You, the learner, have power over how you learn. I want to keep stressing that. You have the absolute power to accept or reject suggestions and strategies. Strict adherence to ‘expert’ recommendations doesn’t reflect your unique needs and puts too much value on those recommendations. I know some of the tools I use aren’t the best, but I use them because they have worked for me up until now. I’ve also run into problems with some of the gold standard tools out there and I end up dealing with pearl clutching coders when I mention that I don’t use them.

I will provide some recommendations below, but you should plan on trying a few things out. See what sticks. While I may recommend something, that is not to the exclusion of something else. Recommending Python does not imply that R will be useless.

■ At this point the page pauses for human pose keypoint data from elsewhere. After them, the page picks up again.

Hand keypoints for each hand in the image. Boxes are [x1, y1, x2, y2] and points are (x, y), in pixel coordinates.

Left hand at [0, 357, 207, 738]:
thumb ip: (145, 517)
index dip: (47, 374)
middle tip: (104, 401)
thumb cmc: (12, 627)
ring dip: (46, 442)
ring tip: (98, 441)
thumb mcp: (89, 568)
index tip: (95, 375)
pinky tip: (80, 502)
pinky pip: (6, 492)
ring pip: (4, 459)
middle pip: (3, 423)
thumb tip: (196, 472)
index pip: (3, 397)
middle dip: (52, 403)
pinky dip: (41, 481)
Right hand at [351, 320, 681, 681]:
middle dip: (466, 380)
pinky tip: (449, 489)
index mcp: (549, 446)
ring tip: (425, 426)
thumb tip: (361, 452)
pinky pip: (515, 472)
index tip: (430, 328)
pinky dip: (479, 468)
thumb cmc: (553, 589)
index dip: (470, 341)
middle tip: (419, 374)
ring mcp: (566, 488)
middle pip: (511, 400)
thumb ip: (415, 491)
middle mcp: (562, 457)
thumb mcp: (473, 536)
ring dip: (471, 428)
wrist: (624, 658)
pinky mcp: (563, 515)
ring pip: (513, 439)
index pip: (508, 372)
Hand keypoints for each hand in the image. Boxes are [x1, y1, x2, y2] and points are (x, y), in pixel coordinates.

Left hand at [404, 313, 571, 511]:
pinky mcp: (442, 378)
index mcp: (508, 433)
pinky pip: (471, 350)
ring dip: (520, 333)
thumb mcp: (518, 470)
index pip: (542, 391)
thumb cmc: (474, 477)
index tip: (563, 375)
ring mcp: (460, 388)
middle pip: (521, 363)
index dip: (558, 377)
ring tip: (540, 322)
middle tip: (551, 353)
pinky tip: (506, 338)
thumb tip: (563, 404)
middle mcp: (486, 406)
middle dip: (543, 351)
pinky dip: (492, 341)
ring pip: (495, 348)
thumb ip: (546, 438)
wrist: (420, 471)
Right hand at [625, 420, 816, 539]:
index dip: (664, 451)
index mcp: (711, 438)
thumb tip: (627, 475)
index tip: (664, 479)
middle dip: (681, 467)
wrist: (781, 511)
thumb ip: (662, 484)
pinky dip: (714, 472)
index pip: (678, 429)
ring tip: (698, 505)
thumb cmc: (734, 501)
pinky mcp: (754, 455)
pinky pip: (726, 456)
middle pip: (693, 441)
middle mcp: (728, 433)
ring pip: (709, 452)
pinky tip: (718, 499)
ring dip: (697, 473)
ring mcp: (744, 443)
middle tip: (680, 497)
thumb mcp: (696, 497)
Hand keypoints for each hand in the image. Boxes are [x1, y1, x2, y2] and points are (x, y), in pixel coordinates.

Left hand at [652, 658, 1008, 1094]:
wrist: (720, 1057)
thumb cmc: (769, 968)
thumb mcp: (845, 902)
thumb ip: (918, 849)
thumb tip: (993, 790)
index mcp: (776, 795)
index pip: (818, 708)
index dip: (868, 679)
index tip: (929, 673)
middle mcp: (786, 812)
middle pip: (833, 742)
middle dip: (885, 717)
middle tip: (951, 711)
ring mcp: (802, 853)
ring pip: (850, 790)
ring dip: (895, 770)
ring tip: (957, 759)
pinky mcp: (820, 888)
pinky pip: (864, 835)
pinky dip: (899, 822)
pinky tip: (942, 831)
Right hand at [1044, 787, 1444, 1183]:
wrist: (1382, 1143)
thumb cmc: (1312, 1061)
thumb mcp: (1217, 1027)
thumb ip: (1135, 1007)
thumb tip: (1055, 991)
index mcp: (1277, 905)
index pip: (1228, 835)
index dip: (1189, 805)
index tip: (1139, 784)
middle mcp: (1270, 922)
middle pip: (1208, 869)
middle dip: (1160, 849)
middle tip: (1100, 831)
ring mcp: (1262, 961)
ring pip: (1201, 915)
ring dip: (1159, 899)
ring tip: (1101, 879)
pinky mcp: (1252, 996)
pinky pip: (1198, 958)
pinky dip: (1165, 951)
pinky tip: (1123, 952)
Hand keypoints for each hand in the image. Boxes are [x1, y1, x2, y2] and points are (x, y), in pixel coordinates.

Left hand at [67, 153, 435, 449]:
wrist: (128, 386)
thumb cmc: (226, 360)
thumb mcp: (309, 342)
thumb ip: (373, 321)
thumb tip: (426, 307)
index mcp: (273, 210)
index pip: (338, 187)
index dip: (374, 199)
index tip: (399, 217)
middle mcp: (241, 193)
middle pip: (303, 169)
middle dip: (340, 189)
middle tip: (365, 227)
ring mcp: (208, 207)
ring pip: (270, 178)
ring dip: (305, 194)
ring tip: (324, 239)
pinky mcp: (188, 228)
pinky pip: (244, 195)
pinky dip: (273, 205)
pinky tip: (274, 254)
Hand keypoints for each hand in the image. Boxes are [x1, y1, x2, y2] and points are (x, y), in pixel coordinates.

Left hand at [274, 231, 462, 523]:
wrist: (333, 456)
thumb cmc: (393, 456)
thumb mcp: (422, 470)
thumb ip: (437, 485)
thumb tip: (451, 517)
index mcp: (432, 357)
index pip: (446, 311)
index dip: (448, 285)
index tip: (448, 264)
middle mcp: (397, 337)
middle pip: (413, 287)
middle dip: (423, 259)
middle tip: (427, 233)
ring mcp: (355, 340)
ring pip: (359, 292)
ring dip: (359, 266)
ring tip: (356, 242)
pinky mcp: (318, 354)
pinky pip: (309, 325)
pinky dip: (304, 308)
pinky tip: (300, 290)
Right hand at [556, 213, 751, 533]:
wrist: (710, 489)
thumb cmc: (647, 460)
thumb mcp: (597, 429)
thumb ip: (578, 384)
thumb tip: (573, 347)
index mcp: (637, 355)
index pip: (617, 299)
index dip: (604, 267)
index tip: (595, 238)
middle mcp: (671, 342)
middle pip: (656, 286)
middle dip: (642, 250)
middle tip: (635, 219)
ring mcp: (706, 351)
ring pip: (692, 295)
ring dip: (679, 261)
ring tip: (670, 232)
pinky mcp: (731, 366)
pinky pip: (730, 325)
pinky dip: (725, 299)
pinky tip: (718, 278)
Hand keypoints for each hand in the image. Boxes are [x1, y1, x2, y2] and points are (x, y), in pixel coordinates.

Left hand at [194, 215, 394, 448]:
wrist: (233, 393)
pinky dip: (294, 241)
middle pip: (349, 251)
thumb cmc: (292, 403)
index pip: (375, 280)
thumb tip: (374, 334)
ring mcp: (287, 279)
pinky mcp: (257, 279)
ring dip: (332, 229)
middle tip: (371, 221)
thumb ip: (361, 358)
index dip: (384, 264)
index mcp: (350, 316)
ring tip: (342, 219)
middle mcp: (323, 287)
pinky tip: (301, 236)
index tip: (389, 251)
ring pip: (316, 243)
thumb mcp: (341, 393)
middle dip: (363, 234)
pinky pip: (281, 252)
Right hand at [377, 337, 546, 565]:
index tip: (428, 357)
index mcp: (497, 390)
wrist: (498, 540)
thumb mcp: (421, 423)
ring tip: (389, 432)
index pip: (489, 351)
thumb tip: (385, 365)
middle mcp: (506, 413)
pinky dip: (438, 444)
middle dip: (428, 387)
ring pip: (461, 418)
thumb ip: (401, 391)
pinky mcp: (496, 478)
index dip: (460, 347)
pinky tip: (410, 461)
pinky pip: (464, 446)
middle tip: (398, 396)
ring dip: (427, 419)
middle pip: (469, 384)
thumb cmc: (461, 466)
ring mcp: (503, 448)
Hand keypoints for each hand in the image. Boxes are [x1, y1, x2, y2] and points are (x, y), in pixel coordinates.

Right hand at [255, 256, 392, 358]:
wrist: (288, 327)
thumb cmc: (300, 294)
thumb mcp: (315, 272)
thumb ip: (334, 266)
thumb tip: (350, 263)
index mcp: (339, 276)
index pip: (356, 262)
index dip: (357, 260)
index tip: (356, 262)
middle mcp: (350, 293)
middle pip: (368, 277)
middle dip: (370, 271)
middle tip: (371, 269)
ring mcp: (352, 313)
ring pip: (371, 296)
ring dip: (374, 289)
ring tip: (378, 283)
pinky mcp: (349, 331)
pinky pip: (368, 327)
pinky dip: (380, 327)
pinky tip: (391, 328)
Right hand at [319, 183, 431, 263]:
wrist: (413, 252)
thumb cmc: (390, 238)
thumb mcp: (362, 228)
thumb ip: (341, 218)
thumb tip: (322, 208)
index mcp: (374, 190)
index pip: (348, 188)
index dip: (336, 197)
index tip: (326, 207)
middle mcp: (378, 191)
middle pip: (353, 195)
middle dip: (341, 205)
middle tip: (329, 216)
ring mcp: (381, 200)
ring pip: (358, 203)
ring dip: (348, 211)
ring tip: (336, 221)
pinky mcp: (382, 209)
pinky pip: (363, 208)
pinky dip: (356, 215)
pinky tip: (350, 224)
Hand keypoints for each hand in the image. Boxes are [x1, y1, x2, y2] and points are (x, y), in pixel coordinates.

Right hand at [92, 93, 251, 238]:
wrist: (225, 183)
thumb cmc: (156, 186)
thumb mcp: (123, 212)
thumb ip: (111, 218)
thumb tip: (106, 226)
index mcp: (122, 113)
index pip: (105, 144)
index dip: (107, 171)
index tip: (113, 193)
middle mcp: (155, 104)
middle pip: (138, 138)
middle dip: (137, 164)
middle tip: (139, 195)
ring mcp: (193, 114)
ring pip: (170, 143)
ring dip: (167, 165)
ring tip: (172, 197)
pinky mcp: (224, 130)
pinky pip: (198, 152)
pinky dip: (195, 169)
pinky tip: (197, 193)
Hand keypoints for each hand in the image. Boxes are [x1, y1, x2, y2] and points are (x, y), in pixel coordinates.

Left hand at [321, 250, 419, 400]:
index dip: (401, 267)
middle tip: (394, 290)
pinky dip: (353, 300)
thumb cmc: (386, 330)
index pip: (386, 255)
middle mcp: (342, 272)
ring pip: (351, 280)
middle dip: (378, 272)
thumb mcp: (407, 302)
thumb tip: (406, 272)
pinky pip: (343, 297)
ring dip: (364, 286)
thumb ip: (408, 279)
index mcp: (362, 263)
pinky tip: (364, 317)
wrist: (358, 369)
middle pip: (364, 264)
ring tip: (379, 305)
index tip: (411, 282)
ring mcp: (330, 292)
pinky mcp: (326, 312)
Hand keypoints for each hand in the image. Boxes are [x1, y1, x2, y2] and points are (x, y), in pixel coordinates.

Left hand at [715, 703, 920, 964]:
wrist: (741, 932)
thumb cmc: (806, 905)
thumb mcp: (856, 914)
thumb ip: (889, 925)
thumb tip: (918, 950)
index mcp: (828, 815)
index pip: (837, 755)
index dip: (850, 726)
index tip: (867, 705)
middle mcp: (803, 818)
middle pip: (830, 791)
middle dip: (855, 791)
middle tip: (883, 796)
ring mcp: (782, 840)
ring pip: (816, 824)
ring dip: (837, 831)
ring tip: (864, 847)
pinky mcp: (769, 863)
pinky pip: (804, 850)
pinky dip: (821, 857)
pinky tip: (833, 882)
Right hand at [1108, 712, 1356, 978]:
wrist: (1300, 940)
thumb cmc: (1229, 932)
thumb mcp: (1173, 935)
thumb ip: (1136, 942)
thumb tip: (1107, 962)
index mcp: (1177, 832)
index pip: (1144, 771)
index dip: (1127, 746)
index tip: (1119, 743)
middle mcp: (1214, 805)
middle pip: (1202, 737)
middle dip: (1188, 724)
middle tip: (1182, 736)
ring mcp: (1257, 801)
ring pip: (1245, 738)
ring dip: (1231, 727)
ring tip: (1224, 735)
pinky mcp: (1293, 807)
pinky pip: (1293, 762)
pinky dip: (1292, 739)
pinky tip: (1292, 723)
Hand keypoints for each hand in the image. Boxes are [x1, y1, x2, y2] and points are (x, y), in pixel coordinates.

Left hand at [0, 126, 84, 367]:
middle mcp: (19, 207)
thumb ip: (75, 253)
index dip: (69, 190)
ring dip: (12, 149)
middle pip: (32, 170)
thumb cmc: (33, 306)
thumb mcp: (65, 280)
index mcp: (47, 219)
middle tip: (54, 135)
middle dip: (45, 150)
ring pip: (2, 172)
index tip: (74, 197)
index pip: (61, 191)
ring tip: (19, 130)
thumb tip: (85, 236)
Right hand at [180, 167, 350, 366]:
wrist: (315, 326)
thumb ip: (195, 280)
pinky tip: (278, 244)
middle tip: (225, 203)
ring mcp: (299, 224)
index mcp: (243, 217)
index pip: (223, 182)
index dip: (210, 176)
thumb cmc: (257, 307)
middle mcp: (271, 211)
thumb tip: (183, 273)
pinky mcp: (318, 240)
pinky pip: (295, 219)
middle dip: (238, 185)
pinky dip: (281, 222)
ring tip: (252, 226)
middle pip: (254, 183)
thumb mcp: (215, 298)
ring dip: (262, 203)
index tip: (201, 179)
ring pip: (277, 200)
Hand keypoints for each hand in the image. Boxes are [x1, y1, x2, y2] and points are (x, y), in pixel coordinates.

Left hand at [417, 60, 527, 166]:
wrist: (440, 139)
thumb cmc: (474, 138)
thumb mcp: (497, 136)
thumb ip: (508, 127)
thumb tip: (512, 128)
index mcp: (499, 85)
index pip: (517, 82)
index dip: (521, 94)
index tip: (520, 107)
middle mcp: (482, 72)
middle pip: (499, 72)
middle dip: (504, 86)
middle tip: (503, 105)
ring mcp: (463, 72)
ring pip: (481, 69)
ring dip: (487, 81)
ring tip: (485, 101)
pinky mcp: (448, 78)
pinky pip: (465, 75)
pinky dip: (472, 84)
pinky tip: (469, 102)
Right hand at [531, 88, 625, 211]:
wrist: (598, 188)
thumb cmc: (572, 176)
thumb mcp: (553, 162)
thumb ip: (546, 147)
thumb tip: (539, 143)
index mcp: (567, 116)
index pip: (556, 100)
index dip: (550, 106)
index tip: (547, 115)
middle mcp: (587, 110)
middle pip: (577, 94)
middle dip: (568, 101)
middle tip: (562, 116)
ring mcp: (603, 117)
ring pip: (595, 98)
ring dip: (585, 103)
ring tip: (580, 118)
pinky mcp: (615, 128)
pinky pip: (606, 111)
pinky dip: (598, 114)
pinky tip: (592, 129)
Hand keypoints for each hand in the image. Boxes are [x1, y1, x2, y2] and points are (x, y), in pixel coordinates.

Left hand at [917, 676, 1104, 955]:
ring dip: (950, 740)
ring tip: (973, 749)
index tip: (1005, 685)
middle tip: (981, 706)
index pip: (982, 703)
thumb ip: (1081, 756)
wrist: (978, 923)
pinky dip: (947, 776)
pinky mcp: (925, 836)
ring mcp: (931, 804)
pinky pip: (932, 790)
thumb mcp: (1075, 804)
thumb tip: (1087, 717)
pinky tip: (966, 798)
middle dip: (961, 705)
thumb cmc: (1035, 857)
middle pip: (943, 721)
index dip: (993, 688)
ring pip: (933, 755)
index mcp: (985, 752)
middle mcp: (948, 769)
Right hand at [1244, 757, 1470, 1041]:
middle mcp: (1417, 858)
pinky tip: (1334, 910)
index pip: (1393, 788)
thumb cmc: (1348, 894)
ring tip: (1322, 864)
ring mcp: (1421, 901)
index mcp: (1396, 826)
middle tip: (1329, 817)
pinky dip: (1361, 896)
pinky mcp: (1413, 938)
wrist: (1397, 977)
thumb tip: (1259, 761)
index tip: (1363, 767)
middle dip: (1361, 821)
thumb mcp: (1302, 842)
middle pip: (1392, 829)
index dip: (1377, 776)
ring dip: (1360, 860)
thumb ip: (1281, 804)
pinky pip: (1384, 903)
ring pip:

When you know a little bit about what you’ll need to do

Search around online for similar projects. See what they’ve done. Pay attention to any chat about specific packages designed for these tasks. Go with whichever platform has the tools designed for your task. For example, I was asked about visualizations for Likert scale data from a survey. R happens to have a nifty 3rd party package for Likert charts. However, if the online survey tool you’re using has mangled your data, you may need to break out some Python to whack it into something compatible with math.

When you just need to start somewhere

Unless you think you may need to do a lot of stats, start with Python. It’ll be straightforward, and you can apply the basic concepts for other tasks, like making games, front-end web development, etc. You’re likely to move on from Python, and that’s fine. It’s a great starter language.

In conclusion

Don’t let decision fatigue prevent you from getting started on your path.  Nearly every programming area requires a stack of things to know, so all experience is good experience to have.  Investigate a little or ask colleagues, but at the end of the day just flip a coin and go with something.